Wild sights and sounds of Electric Daisy Carnival
By Tina Sfondeles firstname.lastname@example.org May 24, 2013 10:00PM
5/24/13 Joliet-Style of Eye performs on Kinetic Field during the Electric Daisy Carnival at Chicagoland Speedway. Stacia Timonere/for Sun TImes Media
◆ 5 p.m. Saturday and Sunday
◆ Chicagoland Speedway Joliet, 500 Speedway Blvd., Joliet
◆ Tickets, $175, 3-day pass (18 and older)
Updated: June 26, 2013 6:13AM
There is no ego to electronic dance music, just the bass, the drums, the beats and the crowd’s bated breath for the next big burst.
The thousands that began to trickle into Electric Daisy Carnival on Friday came ready to party for 10 hours, some barely looking up to see the DJ on stage. They were there to dance at the Chicago area’s largest outdoor rave featuring 53 acts on five stages. And while you were sleeping, they were listening to pounding beats until 4 a.m.

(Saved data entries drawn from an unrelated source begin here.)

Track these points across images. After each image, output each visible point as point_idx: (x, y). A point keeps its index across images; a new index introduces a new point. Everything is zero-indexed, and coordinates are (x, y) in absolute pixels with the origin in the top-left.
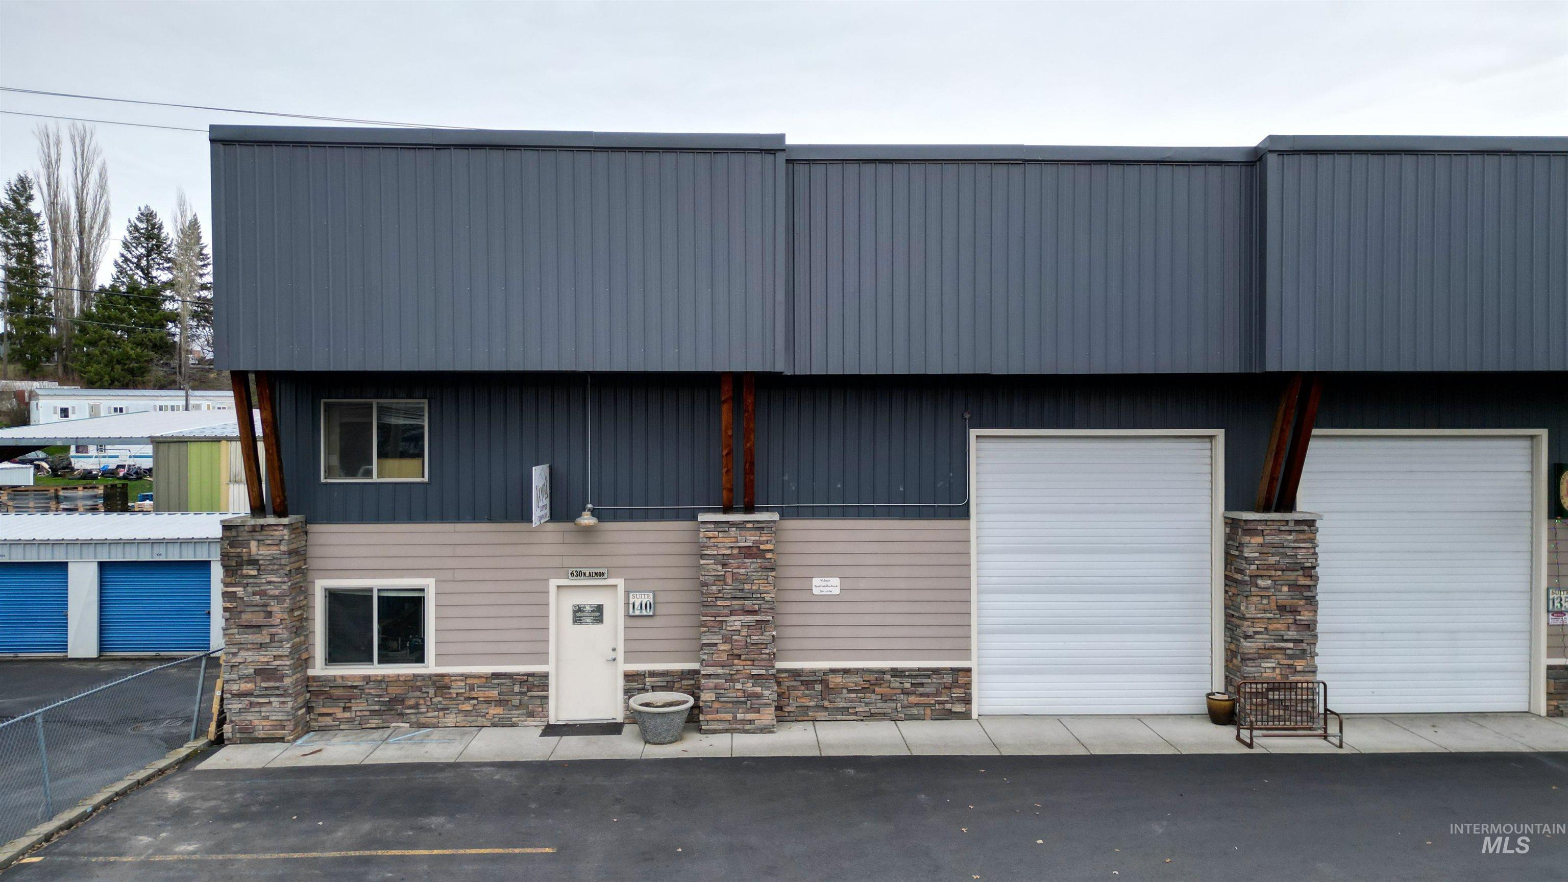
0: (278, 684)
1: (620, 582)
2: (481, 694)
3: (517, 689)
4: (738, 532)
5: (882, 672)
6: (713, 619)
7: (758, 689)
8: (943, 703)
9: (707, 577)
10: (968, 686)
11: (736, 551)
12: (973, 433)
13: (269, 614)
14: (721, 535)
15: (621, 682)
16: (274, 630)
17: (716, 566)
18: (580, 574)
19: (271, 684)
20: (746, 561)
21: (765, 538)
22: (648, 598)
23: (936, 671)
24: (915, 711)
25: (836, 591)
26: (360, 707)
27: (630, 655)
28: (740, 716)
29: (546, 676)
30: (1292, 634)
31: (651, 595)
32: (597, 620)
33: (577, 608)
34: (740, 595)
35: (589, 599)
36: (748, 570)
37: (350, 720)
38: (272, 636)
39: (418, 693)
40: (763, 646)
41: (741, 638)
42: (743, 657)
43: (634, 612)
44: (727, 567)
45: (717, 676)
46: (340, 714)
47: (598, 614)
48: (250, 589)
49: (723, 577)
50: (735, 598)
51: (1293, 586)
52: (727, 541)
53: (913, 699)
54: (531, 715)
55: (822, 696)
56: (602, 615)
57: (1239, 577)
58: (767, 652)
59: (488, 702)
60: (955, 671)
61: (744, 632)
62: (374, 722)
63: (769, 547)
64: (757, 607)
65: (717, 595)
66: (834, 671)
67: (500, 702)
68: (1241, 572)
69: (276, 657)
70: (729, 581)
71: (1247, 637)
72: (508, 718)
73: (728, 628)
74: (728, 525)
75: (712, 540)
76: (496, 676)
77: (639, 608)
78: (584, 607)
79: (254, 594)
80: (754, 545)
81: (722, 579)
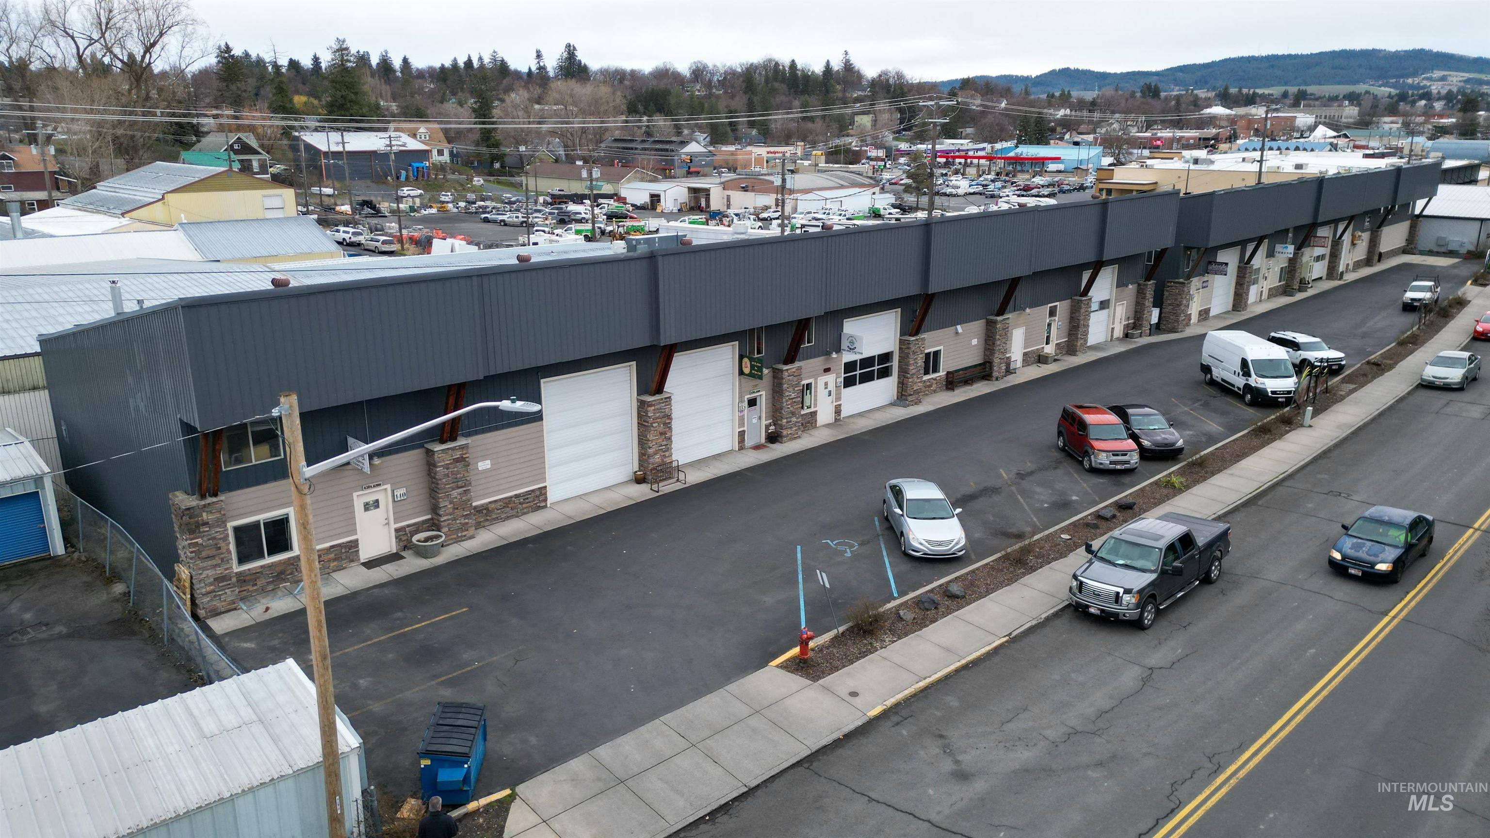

This isn’t your typical music festival. It is indeed, a carnival, full of promoter-hired scantily-clad costumed ladies, stilt-walking marionettes and a giant white mechanical worm swarming around the hyper crowd. Revelers rode amusement rides — The Mega Drop and a large swing — before rushing out to stages to jump up and down.
Everything is intended to wake you up, the music, the in your face LED displays, the cold drinks. Beer vendors stood less than 50 feet from the main entrance for concertgoers to load up early.
Most performers were men, although Friday’s set included Rebecca & Fiona, a Swedish DJ duo, and Anna Lunoe, an Australian DJ, playing head to head.
The big names come out late, very late. French house music producer David Guetta, whose big name guest vocalists have made him very radio-friendly, started his set at midnight.
The two more popular stages were worlds apart, but within the confines of the speedway. A smaller stage called wideawake ARTCAR drew a tiny crowd to its lavish gold stage as local house DJs spinned.
If you’re trying to predict summer fashions at one of the area’s earliest festivals, you won’t be able to sum up the crowd. Festival goers wore everything from neon visors, to tutus to furry rainbow-colored boots. Men and women wore sweatbands, fairy wings and tiny shorts. Some men came shirtless or wearing large print t-shirts with suggestive slogans.